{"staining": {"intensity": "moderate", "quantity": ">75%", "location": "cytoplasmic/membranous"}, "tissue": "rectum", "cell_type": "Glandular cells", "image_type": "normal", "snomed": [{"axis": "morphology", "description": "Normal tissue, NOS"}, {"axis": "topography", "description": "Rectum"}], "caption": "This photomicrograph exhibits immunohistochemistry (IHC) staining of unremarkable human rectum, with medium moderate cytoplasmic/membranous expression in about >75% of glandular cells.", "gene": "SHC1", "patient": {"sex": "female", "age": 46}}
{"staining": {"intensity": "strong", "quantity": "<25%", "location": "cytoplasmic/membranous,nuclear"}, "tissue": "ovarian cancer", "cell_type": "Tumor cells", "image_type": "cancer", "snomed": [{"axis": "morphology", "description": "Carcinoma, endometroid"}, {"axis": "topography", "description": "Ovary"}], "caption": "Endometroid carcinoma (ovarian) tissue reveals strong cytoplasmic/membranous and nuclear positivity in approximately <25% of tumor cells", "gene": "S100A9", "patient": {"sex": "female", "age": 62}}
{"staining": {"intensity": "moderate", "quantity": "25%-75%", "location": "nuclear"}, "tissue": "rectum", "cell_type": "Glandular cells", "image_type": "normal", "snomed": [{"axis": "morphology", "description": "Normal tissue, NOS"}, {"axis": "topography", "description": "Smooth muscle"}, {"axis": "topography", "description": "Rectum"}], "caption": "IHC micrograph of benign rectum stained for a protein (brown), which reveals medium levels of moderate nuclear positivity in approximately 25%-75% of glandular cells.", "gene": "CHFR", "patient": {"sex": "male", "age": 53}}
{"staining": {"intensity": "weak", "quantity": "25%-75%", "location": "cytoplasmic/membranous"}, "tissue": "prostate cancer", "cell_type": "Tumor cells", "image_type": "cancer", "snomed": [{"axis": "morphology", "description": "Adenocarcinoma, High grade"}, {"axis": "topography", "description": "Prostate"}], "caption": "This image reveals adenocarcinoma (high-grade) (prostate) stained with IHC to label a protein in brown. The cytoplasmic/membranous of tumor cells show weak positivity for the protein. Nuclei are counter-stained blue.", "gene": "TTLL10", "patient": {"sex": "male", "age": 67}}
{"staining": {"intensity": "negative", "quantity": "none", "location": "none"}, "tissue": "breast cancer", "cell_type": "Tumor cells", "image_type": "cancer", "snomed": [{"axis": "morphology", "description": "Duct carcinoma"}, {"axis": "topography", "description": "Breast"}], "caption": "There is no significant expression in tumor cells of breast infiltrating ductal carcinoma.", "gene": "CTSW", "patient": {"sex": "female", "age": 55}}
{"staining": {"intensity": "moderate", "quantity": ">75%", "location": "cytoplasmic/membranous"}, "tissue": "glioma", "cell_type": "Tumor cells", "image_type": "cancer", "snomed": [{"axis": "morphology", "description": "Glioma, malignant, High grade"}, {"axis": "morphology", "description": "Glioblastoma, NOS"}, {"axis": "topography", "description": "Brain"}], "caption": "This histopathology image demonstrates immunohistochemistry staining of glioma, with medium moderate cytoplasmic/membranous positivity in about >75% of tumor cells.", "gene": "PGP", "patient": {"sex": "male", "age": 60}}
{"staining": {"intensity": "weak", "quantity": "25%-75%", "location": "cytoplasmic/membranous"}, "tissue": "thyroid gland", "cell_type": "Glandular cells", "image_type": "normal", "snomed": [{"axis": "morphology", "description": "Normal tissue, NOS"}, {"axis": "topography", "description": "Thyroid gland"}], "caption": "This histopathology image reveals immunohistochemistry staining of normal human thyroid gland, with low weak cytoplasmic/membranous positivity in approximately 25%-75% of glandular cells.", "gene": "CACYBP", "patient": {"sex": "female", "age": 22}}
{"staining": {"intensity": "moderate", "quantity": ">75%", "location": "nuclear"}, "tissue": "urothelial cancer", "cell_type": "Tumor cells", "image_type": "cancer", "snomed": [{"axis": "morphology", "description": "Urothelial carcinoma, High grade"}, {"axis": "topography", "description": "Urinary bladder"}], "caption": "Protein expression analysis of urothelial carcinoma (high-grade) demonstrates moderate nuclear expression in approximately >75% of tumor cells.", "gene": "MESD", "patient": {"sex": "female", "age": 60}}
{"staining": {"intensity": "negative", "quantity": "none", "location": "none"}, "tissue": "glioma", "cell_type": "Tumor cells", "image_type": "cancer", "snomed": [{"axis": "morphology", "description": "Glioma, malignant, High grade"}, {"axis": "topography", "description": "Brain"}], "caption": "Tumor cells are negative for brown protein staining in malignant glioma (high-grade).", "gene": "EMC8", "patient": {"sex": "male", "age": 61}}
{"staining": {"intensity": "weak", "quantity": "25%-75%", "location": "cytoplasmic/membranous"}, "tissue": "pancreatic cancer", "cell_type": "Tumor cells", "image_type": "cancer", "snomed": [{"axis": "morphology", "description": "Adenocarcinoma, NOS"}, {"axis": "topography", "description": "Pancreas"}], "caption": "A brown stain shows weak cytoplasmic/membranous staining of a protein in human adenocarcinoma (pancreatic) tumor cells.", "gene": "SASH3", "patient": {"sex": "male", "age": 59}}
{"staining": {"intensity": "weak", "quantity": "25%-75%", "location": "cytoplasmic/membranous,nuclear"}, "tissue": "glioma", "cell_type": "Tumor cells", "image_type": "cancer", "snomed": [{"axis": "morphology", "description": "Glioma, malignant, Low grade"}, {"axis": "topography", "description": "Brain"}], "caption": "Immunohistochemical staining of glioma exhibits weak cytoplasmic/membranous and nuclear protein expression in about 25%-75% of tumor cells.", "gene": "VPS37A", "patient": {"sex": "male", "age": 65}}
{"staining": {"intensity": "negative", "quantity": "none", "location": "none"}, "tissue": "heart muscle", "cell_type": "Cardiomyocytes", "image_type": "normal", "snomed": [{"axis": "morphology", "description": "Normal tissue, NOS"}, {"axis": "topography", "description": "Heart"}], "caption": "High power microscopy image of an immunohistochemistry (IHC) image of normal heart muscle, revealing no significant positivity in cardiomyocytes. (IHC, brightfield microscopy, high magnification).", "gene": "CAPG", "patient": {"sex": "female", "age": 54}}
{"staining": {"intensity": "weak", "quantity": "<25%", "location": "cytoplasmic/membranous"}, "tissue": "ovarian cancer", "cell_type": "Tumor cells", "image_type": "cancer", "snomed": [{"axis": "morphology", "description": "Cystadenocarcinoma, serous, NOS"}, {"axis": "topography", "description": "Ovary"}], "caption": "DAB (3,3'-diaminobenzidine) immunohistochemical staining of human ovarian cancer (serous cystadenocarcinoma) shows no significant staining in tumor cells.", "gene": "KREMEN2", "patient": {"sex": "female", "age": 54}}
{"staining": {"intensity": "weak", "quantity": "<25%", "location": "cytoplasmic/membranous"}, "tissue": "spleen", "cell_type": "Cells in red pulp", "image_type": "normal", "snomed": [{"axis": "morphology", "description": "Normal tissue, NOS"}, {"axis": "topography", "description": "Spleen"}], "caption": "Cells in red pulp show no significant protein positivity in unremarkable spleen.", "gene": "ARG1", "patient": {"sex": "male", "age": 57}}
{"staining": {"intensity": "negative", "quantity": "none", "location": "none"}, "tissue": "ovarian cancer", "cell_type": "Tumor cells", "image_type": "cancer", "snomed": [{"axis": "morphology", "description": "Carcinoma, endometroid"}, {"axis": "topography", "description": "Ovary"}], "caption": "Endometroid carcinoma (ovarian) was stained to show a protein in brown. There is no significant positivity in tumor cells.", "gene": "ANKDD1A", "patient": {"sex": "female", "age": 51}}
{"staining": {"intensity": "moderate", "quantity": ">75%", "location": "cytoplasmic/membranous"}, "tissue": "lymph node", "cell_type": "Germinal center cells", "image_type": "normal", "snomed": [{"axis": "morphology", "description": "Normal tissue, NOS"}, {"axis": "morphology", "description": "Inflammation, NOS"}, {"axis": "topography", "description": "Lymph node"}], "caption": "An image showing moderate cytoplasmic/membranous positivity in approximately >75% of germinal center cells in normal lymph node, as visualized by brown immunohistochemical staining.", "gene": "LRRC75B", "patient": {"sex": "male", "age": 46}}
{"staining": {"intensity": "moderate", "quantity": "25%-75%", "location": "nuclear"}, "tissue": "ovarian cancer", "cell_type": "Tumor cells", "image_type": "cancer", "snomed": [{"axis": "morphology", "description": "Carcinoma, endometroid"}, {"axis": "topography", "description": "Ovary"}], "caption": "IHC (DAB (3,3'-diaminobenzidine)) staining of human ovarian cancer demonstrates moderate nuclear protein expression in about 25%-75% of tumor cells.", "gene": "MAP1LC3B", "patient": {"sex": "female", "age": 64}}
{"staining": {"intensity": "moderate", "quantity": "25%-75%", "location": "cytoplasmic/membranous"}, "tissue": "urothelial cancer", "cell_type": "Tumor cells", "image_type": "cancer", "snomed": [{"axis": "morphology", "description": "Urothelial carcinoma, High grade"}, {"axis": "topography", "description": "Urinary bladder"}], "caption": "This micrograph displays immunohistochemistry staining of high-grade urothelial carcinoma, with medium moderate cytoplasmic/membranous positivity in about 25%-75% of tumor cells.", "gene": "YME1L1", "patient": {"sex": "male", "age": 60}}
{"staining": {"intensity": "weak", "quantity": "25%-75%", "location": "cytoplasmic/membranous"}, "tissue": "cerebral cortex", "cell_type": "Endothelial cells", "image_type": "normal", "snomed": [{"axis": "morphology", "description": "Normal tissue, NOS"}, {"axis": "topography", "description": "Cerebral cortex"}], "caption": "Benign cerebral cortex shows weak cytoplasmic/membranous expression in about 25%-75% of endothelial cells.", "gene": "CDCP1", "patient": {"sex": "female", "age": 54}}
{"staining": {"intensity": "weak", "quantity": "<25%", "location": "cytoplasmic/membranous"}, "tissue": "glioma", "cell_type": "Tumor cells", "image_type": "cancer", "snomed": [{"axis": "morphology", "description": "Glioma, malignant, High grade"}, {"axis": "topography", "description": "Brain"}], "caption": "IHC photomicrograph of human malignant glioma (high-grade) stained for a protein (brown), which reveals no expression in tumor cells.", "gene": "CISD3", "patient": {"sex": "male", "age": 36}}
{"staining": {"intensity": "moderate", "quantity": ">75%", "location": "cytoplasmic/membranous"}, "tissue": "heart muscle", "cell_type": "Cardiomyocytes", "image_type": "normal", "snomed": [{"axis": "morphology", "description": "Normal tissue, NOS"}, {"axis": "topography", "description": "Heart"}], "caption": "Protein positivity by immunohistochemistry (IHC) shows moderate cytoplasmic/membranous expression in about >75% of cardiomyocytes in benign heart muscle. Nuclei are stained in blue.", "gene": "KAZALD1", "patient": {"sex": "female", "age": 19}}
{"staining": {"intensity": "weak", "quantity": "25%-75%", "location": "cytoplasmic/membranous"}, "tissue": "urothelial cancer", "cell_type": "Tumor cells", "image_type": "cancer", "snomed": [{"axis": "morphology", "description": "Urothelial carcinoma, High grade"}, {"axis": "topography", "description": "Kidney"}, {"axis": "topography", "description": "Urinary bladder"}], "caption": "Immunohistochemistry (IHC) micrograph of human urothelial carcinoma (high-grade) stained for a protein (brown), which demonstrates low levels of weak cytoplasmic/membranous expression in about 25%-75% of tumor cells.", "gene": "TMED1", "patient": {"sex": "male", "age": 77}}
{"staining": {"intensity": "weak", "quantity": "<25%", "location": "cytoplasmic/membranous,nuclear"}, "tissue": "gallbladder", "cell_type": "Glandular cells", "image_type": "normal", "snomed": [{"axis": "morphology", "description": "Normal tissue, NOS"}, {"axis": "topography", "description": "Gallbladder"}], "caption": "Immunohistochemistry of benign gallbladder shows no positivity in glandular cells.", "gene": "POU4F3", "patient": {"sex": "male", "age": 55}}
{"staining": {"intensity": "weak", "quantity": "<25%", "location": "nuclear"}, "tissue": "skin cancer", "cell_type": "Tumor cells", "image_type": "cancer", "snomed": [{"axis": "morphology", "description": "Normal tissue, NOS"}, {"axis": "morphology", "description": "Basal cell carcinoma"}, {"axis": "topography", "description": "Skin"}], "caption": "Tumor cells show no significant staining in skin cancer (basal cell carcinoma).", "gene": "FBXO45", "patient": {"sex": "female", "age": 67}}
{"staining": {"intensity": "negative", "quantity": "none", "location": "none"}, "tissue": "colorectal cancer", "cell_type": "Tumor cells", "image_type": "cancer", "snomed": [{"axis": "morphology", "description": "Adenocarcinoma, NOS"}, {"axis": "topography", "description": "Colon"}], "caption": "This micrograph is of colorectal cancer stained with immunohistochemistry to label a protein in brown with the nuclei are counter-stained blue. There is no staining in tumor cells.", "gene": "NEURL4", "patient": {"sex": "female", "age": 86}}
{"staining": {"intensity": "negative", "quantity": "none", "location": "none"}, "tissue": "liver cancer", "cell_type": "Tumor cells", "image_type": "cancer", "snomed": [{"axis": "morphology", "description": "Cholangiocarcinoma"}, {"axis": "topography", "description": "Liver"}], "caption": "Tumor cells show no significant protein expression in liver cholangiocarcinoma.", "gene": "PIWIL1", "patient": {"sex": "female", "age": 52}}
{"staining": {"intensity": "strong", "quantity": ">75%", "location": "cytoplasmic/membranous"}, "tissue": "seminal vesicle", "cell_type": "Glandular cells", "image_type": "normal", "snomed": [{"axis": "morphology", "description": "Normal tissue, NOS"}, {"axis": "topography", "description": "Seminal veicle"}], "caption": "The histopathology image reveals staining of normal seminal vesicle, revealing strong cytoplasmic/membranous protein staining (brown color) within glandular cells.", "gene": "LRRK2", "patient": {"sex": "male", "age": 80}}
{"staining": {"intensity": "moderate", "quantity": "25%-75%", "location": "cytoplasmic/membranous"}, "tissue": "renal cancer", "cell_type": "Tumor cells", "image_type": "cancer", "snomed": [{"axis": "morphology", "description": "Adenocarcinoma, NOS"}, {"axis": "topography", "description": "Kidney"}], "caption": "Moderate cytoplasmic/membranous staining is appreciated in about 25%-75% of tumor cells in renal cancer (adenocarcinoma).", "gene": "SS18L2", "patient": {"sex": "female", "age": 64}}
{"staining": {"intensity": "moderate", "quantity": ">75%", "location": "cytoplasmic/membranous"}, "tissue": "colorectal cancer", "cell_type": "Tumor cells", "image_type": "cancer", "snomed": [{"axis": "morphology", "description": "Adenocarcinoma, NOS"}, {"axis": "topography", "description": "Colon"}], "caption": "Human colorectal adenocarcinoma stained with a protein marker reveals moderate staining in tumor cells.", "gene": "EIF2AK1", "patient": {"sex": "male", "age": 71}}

PROBLEM DETAILS: Reproduce the entries above exactly, starting at their first line and finishing with the line that contains "micrograph of benign".

ANSWER BOX:
{"staining": {"intensity": "moderate", "quantity": ">75%", "location": "cytoplasmic/membranous"}, "tissue": "rectum", "cell_type": "Glandular cells", "image_type": "normal", "snomed": [{"axis": "morphology", "description": "Normal tissue, NOS"}, {"axis": "topography", "description": "Rectum"}], "caption": "This photomicrograph exhibits immunohistochemistry (IHC) staining of unremarkable human rectum, with medium moderate cytoplasmic/membranous expression in about >75% of glandular cells.", "gene": "SHC1", "patient": {"sex": "female", "age": 46}}
{"staining": {"intensity": "strong", "quantity": "<25%", "location": "cytoplasmic/membranous,nuclear"}, "tissue": "ovarian cancer", "cell_type": "Tumor cells", "image_type": "cancer", "snomed": [{"axis": "morphology", "description": "Carcinoma, endometroid"}, {"axis": "topography", "description": "Ovary"}], "caption": "Endometroid carcinoma (ovarian) tissue reveals strong cytoplasmic/membranous and nuclear positivity in approximately <25% of tumor cells", "gene": "S100A9", "patient": {"sex": "female", "age": 62}}
{"staining": {"intensity": "moderate", "quantity": "25%-75%", "location": "nuclear"}, "tissue": "rectum", "cell_type": "Glandular cells", "image_type": "normal", "snomed": [{"axis": "morphology", "description": "Normal tissue, NOS"}, {"axis": "topography", "description": "Smooth muscle"}, {"axis": "topography", "description": "Rectum"}], "caption": "IHC micrograph of benign rectum stained for a protein (brown), which reveals medium levels of moderate nuclear positivity in approximately 25%-75% of glandular cells.", "gene": "CHFR", "patient": {"sex": "male", "age": 53}}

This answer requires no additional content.